De Beers to spend US$1 billion in Botswana mine expansion

De Beers, the world’s largest diamond producer by value, said on Wednesday it’s going ahead with a planned US$1 billion investment to extend […]
The Jwaneng open pit diamond mine is moving underground. Credit: Debswana Diamond

De Beers, the world's largest diamond producer by value, said on Wednesday it’s going ahead with a planned US$1 billion investment to extend the life of its flagship Jwaneng mine in Botswana by moving operations underground.

The decision comes amid ongoing weak conditions in the global diamond market, which saw prices for wholesale polished diamonds dropped by 20% in 2023, dragging down with them rough diamonds. 

The Anglo American (LON: AAL) unit and the government of Botswana, which jointly own Debswana Diamond, said the investment will fund establishing a drilling platform to facilitate sampling of kimberlite pipes. It would also allow developing essential infrastructure to support the project development

Initial works at Jwaneng underground will begin in May this year and will be developed in two further phases, Phase 1 mining and Phase 2 mining. The gradual development is meant to support long-term future production at the mine in an environment of tightening long-term diamond supply, De Beers said.

"The global supply of natural diamonds is falling, so moving forward with the Jwaneng underground project creates new value for investors," CEO Al Cook said in the statement.

Extending the productive life of Jwaneng, the world’s richest mine in term of diamonds value, has been in the cards since 2010. Debswana said in 2018 it was in the final stages of a $3 billion project to extend the lifespan of the mine to 2024, and noted it was planning a further investment to keep the mine running for 11 years from 2024.

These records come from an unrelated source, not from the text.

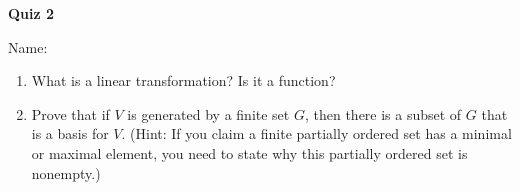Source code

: \documentclass{article}
\begin{document}
\begin{center}
    {\bf Quiz 2}
\end{center}
Name:


\begin{enumerate}
    \item
        What is a linear transformation? Is it a function?
        \vfill
    \item
        Prove that if $V$ is generated by a finite set $G$, then there is a
        subset of $G$ that is a basis for $V$. (Hint: If you claim a finite
        partially ordered set has a minimal or maximal element, you need to
        state why this partially ordered set is nonempty.)
        \vfill
\end{enumerate}
    
\end{document}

Jwaneng underground mine is forecast to produce as much as 9 million carats per year. Since 1982, when it began operations, it has produced an annual average of almost 11 million carats per year.

Debswana is a major contributor to the national economy of Botswana, making up a fifth of the country’s GDP.  It is also critical to De Beers as it contributes nearly half the carats the company produces a year.

After months of negotiations, De Beers agreed last year to a new diamond sales pact with Botswana, which will see the government's share of diamonds from the Debswana joint venture gradually increase to 50% over the next decade.